Task requirements | In the records below, please retype word for word every line from the one containing "require the contractor" through the final one, both included, and nothing else.

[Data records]
☆ ☆ ☆ ☆
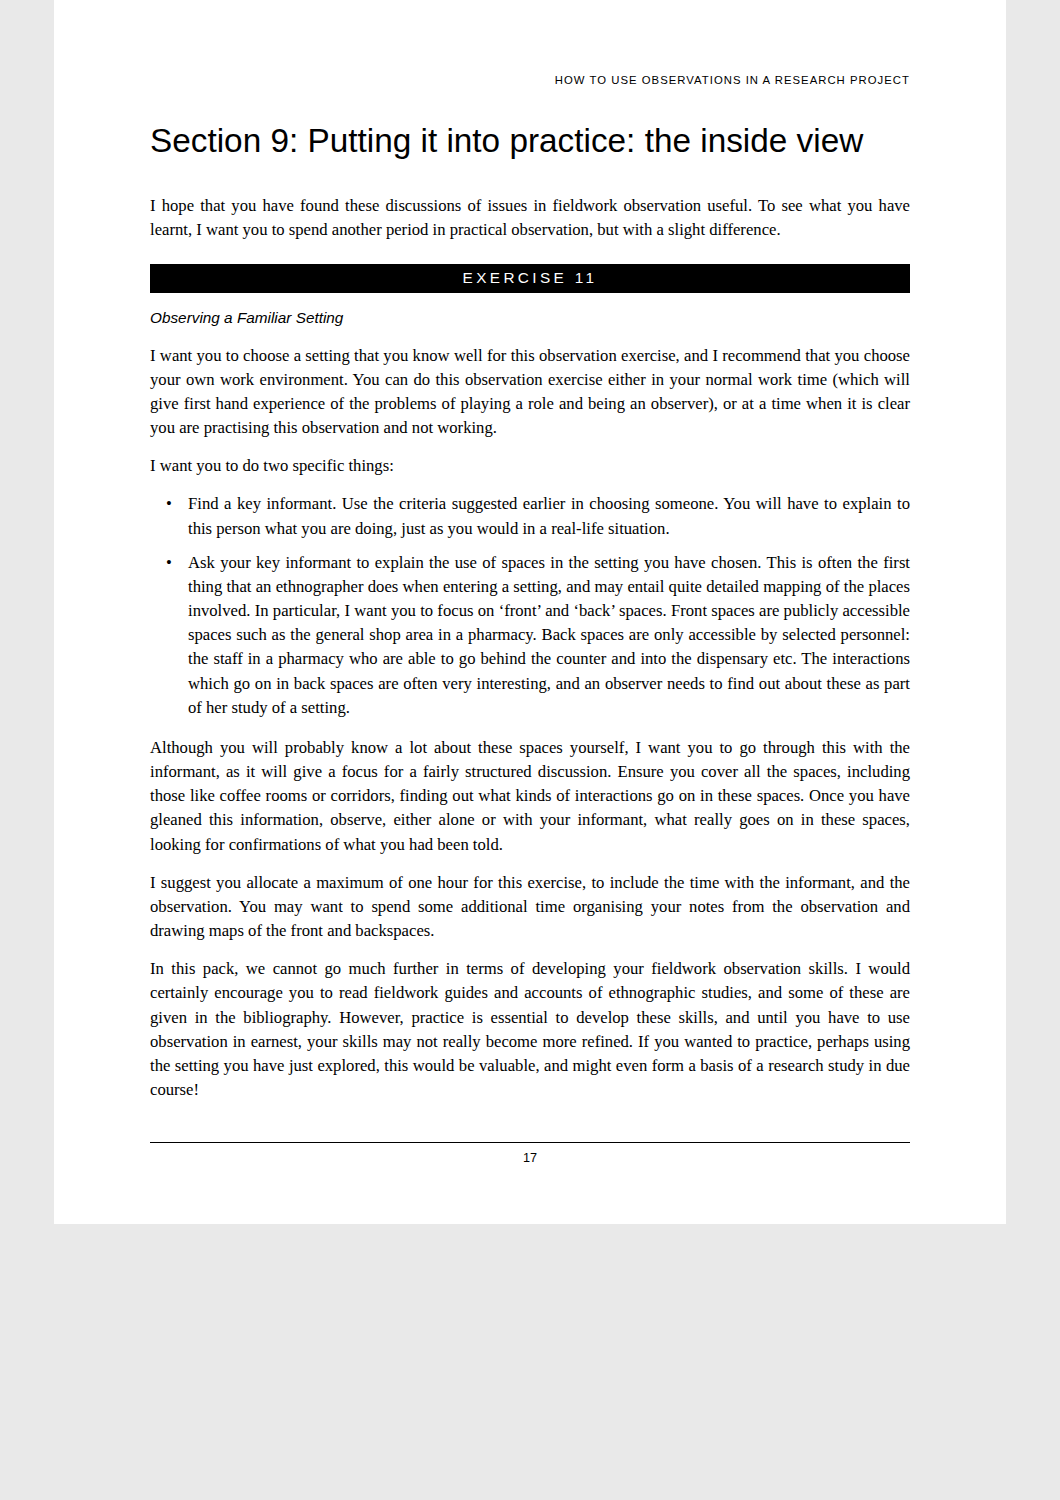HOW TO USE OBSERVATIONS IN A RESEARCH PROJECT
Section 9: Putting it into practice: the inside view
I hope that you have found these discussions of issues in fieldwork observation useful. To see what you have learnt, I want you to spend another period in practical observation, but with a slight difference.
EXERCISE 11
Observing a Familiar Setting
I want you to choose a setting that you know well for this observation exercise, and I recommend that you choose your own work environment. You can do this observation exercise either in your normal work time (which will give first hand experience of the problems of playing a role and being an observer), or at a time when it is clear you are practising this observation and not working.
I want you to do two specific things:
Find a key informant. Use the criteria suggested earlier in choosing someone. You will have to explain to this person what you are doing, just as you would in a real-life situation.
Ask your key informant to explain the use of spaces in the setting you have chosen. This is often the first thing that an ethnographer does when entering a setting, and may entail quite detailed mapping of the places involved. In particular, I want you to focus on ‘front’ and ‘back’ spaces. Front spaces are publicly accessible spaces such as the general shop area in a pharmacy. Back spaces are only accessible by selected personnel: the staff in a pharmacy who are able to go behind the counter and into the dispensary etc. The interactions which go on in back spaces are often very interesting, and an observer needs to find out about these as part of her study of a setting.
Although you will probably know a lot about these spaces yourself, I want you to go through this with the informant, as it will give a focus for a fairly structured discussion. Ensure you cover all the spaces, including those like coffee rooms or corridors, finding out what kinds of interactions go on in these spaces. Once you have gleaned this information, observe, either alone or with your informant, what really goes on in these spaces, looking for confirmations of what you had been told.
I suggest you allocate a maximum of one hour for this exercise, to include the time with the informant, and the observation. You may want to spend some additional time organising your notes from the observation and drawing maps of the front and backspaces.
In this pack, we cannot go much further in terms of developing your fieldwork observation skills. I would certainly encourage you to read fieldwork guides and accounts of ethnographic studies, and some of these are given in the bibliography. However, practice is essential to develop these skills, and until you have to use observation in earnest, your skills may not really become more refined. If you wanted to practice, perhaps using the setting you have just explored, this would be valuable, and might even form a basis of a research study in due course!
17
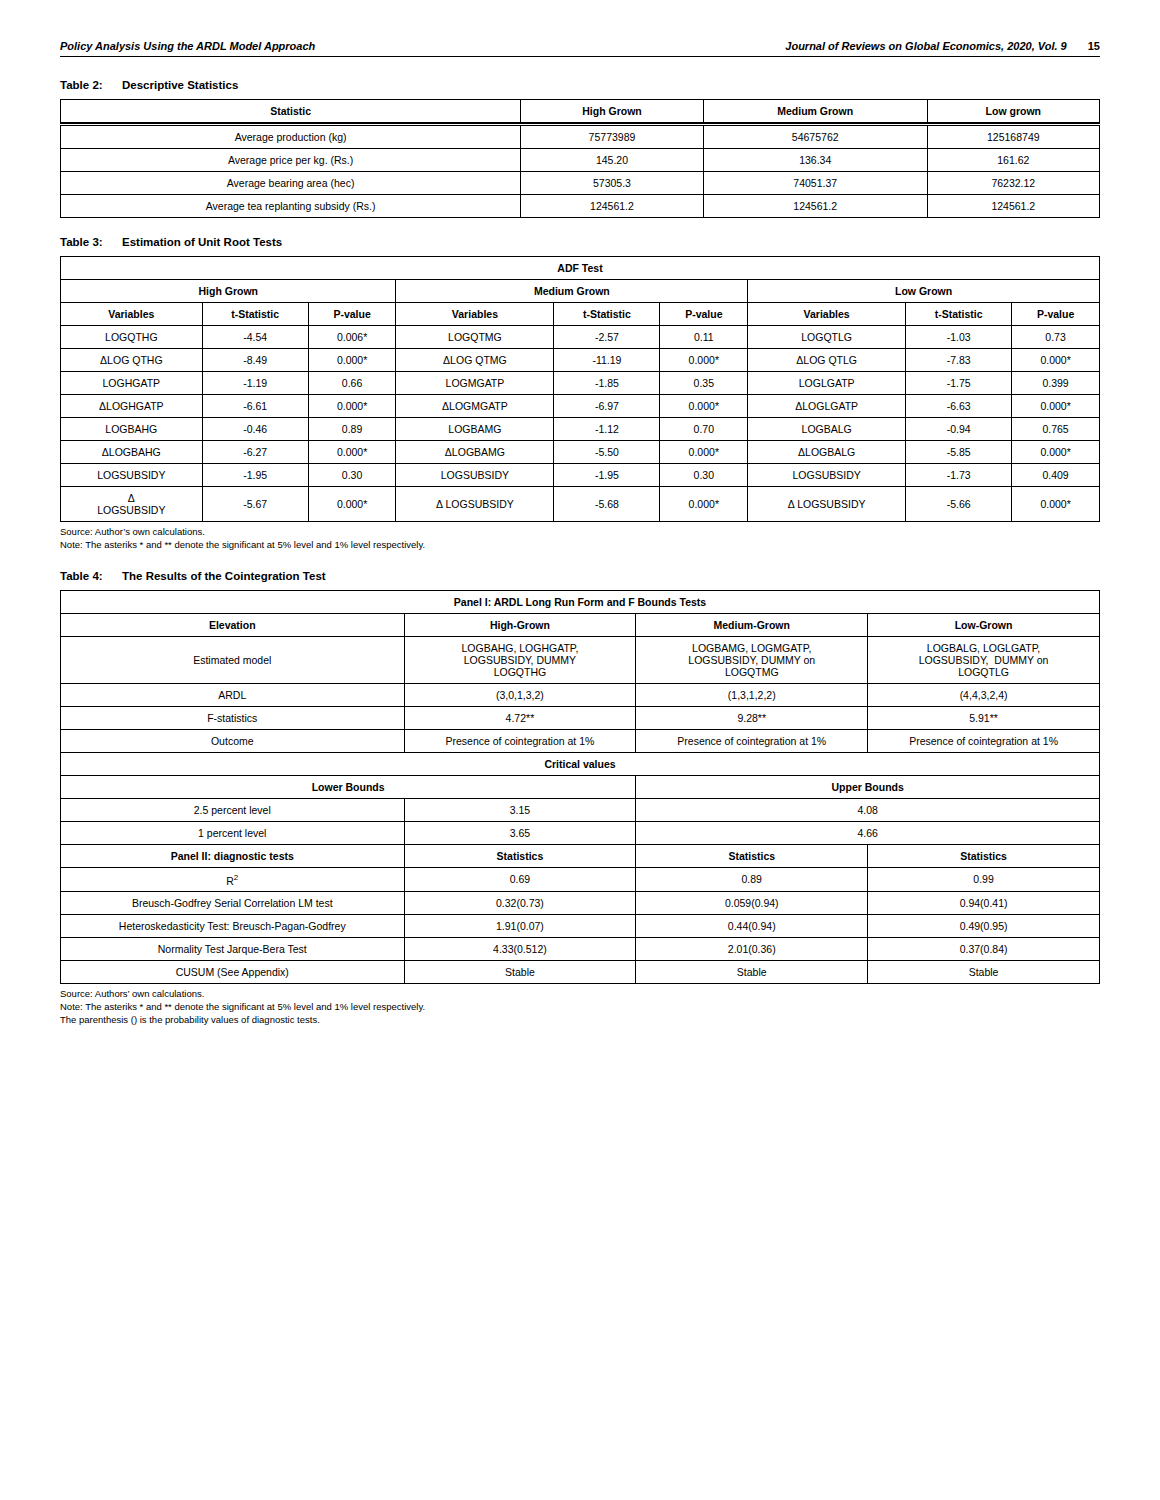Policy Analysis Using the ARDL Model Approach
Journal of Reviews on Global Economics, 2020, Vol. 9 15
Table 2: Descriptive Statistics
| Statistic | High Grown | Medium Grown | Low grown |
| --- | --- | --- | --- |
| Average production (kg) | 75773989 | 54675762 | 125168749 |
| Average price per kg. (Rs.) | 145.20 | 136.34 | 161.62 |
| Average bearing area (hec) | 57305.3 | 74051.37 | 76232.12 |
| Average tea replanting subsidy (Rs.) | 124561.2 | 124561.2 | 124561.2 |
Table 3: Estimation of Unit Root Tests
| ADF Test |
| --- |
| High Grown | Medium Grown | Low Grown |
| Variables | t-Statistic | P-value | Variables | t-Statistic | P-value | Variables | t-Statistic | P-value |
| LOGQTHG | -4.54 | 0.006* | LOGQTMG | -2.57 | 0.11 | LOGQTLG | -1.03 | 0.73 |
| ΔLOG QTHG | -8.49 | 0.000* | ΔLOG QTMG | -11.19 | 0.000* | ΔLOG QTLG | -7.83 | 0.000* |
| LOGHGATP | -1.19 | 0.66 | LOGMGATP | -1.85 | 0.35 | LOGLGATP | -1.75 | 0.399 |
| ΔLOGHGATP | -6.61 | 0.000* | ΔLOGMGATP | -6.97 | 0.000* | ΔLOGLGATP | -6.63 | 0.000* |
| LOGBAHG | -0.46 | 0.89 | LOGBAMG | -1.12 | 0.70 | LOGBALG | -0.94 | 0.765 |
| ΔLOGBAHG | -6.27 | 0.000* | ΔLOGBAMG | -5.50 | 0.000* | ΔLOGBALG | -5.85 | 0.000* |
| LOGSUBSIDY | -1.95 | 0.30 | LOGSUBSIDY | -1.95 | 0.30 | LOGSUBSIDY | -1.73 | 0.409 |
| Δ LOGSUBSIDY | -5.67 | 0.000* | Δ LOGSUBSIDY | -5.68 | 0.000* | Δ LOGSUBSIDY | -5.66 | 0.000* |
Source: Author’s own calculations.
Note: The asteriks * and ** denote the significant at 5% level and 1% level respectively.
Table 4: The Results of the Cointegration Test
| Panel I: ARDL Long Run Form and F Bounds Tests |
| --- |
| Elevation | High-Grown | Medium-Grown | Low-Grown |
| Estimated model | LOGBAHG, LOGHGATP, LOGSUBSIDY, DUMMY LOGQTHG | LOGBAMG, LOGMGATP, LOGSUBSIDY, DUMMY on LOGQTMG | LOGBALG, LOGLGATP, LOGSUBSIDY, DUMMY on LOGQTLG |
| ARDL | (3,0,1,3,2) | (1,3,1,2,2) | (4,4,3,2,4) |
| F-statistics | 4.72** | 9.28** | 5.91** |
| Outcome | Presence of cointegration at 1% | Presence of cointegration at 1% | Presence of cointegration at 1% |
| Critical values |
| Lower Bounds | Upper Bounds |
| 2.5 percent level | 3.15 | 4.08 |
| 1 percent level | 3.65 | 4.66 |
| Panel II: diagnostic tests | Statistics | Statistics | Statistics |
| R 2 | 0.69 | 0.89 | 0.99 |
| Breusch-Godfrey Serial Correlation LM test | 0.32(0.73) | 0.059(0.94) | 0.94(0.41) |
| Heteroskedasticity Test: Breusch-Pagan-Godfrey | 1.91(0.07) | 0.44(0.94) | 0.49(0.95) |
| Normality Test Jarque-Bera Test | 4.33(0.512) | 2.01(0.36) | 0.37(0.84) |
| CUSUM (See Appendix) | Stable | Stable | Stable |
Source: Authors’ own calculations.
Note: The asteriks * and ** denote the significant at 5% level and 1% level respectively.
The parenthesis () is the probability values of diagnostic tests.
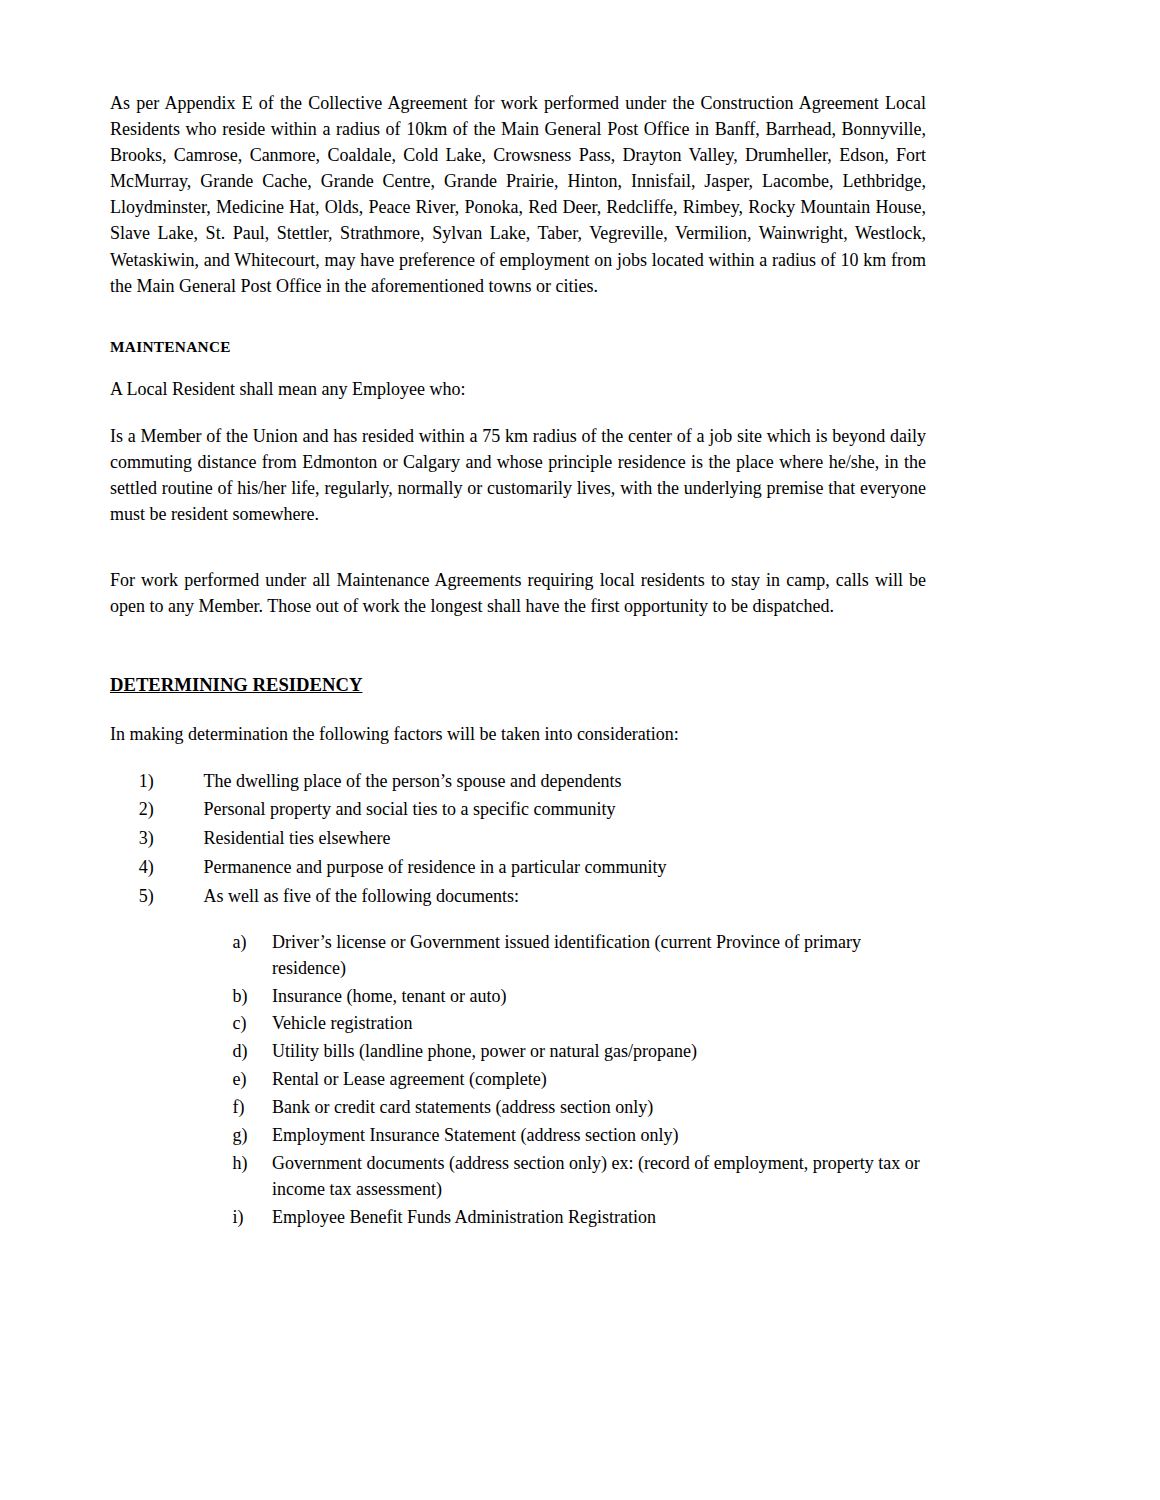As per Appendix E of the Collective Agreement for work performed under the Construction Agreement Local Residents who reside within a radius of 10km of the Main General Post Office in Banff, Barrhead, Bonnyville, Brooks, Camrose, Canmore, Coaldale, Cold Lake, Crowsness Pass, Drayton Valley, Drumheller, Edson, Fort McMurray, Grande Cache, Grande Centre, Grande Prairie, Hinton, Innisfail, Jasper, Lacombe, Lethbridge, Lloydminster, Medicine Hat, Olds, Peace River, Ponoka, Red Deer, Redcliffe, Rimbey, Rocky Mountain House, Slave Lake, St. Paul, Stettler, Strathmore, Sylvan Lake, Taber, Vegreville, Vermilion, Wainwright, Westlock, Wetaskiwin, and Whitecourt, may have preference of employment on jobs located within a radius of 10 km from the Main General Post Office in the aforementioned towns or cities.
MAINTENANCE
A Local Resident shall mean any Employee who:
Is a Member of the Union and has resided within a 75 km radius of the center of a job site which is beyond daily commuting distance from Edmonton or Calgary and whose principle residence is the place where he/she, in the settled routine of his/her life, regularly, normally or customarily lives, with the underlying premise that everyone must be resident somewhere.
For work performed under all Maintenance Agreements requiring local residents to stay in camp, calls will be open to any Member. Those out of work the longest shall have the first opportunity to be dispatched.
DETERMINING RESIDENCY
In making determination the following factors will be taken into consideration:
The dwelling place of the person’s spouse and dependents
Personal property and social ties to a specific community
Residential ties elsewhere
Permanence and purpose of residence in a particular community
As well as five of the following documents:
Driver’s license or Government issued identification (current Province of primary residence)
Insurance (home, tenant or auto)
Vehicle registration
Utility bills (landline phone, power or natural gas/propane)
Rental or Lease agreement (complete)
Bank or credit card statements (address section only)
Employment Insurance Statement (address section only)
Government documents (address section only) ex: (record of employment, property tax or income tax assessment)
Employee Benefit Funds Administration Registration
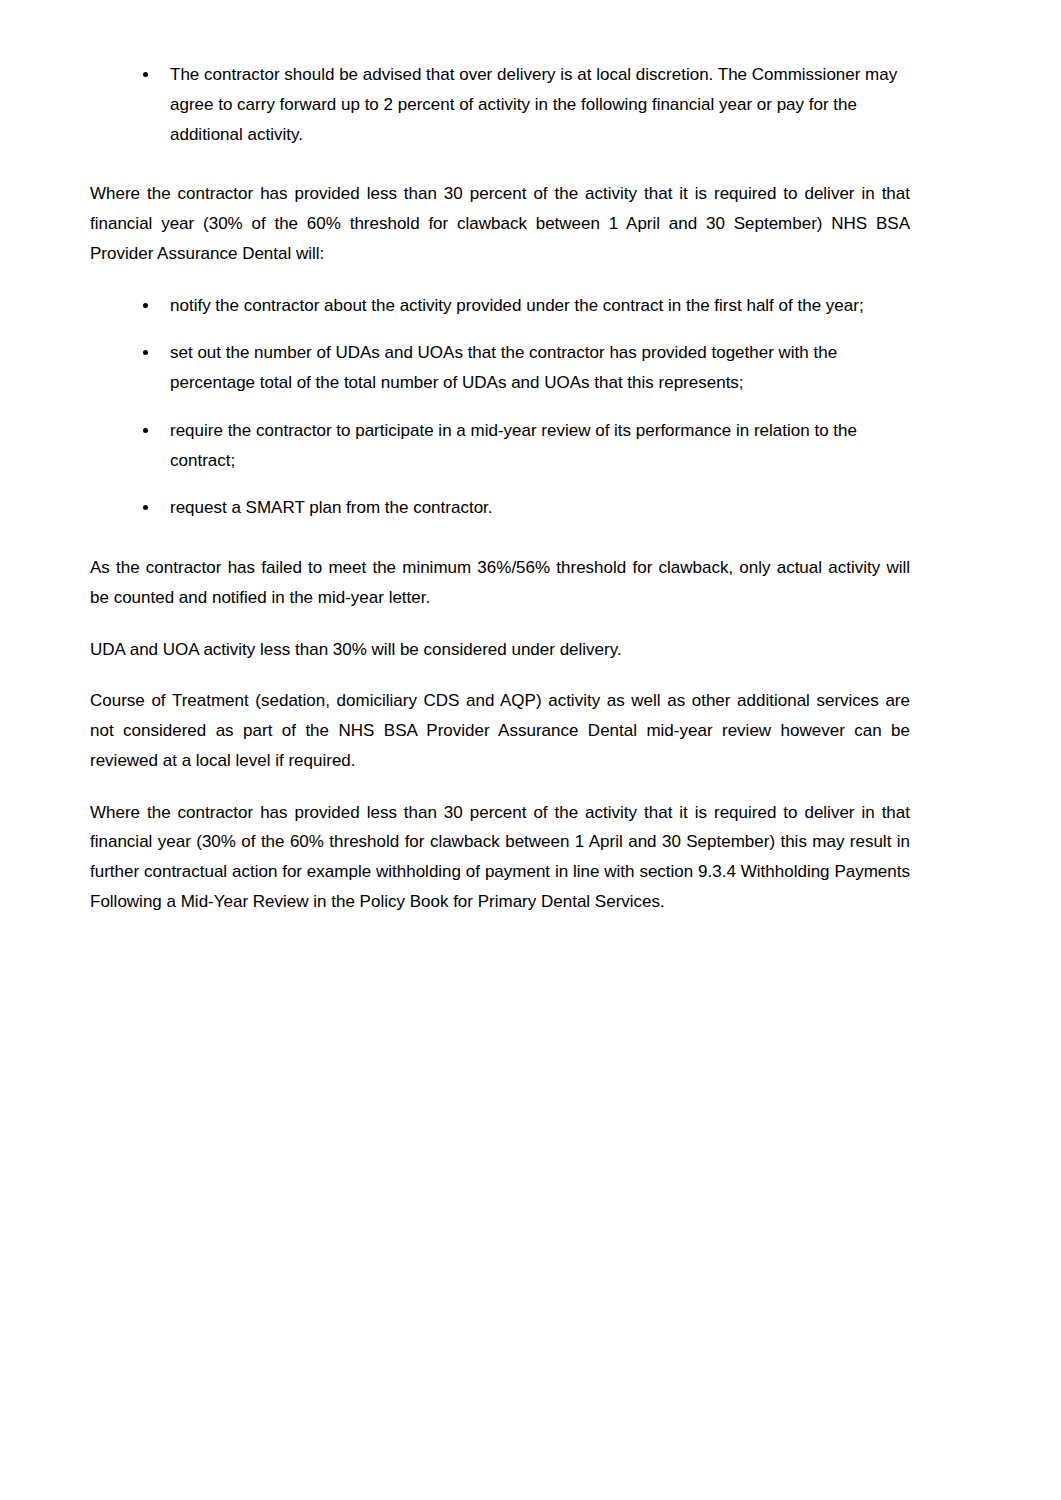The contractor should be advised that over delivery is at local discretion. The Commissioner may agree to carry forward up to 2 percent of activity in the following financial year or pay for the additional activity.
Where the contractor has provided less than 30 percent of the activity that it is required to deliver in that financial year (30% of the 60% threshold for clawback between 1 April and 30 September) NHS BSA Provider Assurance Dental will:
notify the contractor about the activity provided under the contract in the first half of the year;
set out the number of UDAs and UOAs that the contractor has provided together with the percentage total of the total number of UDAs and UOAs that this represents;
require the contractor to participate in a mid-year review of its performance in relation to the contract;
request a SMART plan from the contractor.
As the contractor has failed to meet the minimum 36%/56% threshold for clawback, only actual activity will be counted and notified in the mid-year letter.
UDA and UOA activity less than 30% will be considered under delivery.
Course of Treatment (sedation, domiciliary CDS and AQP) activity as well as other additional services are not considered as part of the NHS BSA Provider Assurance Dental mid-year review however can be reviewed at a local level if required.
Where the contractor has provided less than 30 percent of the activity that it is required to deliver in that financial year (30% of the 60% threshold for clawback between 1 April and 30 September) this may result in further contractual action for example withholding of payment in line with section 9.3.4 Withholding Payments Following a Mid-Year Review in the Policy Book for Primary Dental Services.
☆ ☆ ☆ ☆
Task result |
require the contractor to participate in a mid-year review of its performance in relation to the contract;
request a SMART plan from the contractor.
As the contractor has failed to meet the minimum 36%/56% threshold for clawback, only actual activity will be counted and notified in the mid-year letter.
UDA and UOA activity less than 30% will be considered under delivery.
Course of Treatment (sedation, domiciliary CDS and AQP) activity as well as other additional services are not considered as part of the NHS BSA Provider Assurance Dental mid-year review however can be reviewed at a local level if required.
Where the contractor has provided less than 30 percent of the activity that it is required to deliver in that financial year (30% of the 60% threshold for clawback between 1 April and 30 September) this may result in further contractual action for example withholding of payment in line with section 9.3.4 Withholding Payments Following a Mid-Year Review in the Policy Book for Primary Dental Services.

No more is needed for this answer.